[Recorded data]
━━━━━━━━━━

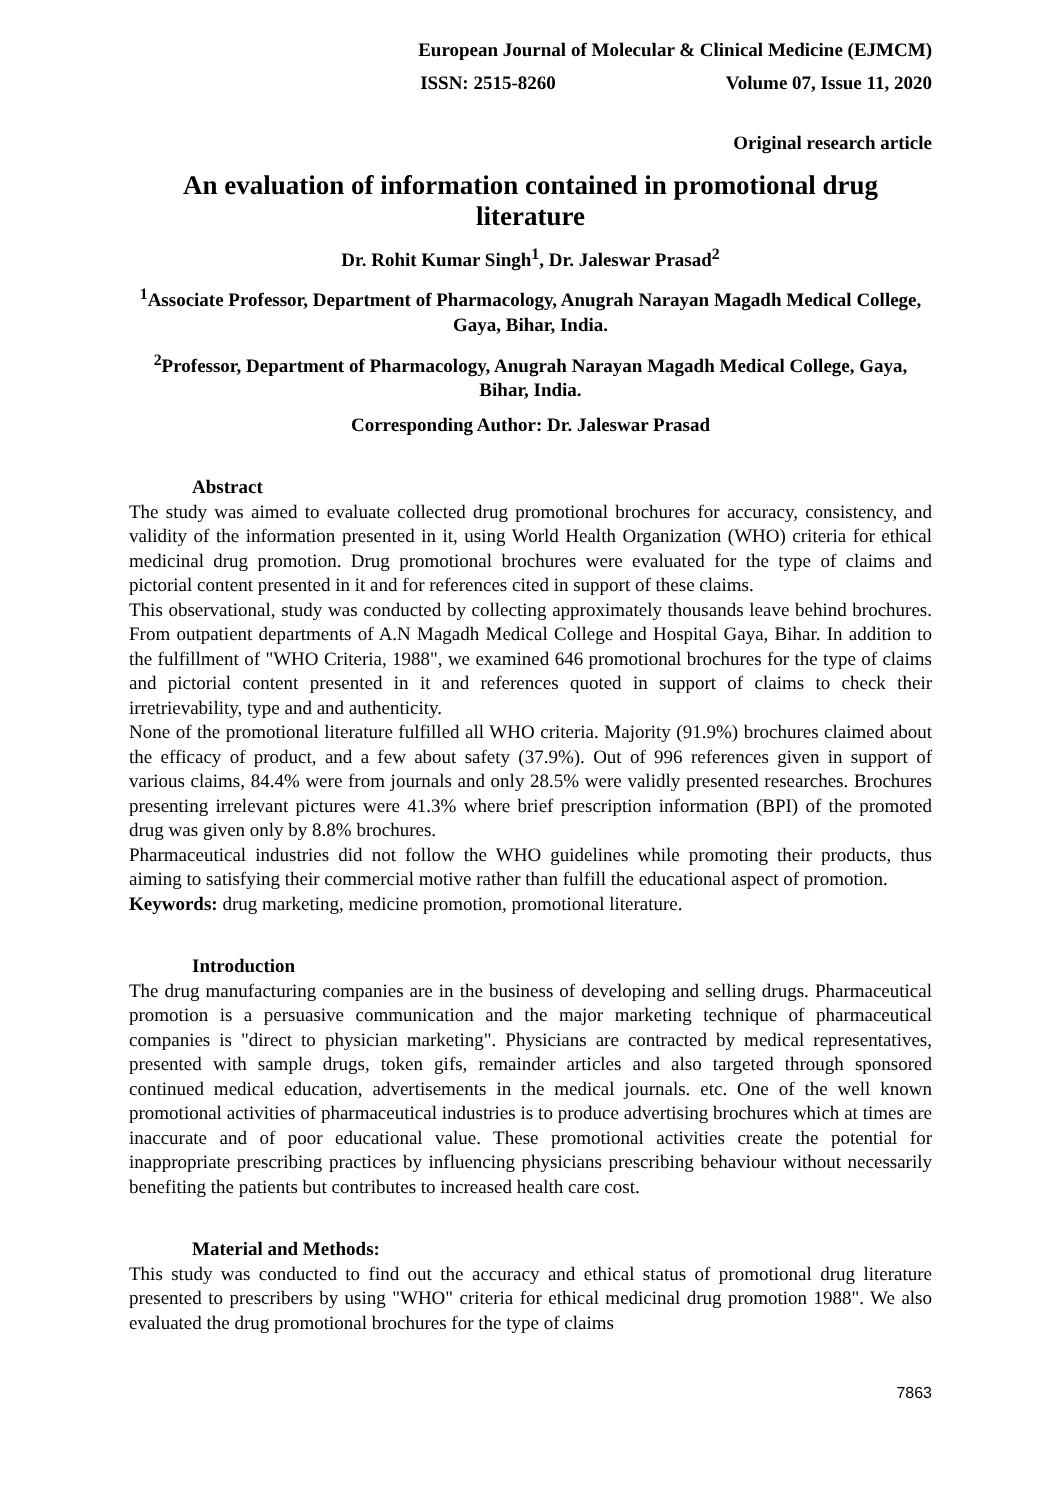European Journal of Molecular & Clinical Medicine (EJMCM)
ISSN: 2515-8260 Volume 07, Issue 11, 2020
Original research article
An evaluation of information contained in promotional drug literature
Dr. Rohit Kumar Singh<sup>1</sup>, Dr. Jaleswar Prasad<sup>2</sup>
<sup>1</sup> Associate Professor, Department of Pharmacology, Anugrah Narayan Magadh Medical College, Gaya, Bihar, India.
<sup>2</sup> Professor, Department of Pharmacology, Anugrah Narayan Magadh Medical College, Gaya, Bihar, India.
Corresponding Author: Dr. Jaleswar Prasad
Abstract
The study was aimed to evaluate collected drug promotional brochures for accuracy, consistency, and validity of the information presented in it, using World Health Organization (WHO) criteria for ethical medicinal drug promotion. Drug promotional brochures were evaluated for the type of claims and pictorial content presented in it and for references cited in support of these claims.
This observational, study was conducted by collecting approximately thousands leave behind brochures. From outpatient departments of A.N Magadh Medical College and Hospital Gaya, Bihar. In addition to the fulfillment of "WHO Criteria, 1988", we examined 646 promotional brochures for the type of claims and pictorial content presented in it and references quoted in support of claims to check their irretrievability, type and and authenticity.
None of the promotional literature fulfilled all WHO criteria. Majority (91.9%) brochures claimed about the efficacy of product, and a few about safety (37.9%). Out of 996 references given in support of various claims, 84.4% were from journals and only 28.5% were validly presented researches. Brochures presenting irrelevant pictures were 41.3% where brief prescription information (BPI) of the promoted drug was given only by 8.8% brochures.
Pharmaceutical industries did not follow the WHO guidelines while promoting their products, thus aiming to satisfying their commercial motive rather than fulfill the educational aspect of promotion.
Keywords: drug marketing, medicine promotion, promotional literature.
Introduction
The drug manufacturing companies are in the business of developing and selling drugs. Pharmaceutical promotion is a persuasive communication and the major marketing technique of pharmaceutical companies is "direct to physician marketing". Physicians are contracted by medical representatives, presented with sample drugs, token gifs, remainder articles and also targeted through sponsored continued medical education, advertisements in the medical journals. etc. One of the well known promotional activities of pharmaceutical industries is to produce advertising brochures which at times are inaccurate and of poor educational value. These promotional activities create the potential for inappropriate prescribing practices by influencing physicians prescribing behaviour without necessarily benefiting the patients but contributes to increased health care cost.
Material and Methods:
This study was conducted to find out the accuracy and ethical status of promotional drug literature presented to prescribers by using "WHO" criteria for ethical medicinal drug promotion 1988". We also evaluated the drug promotional brochures for the type of claims
7863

━━━━━━━━━━

__What the task asks__. For the string "India", return every line of the data where it appears.

__Task result__.
<sup>1</sup> Associate Professor, Department of Pharmacology, Anugrah Narayan Magadh Medical College, Gaya, Bihar, India.
<sup>2</sup> Professor, Department of Pharmacology, Anugrah Narayan Magadh Medical College, Gaya, Bihar, India.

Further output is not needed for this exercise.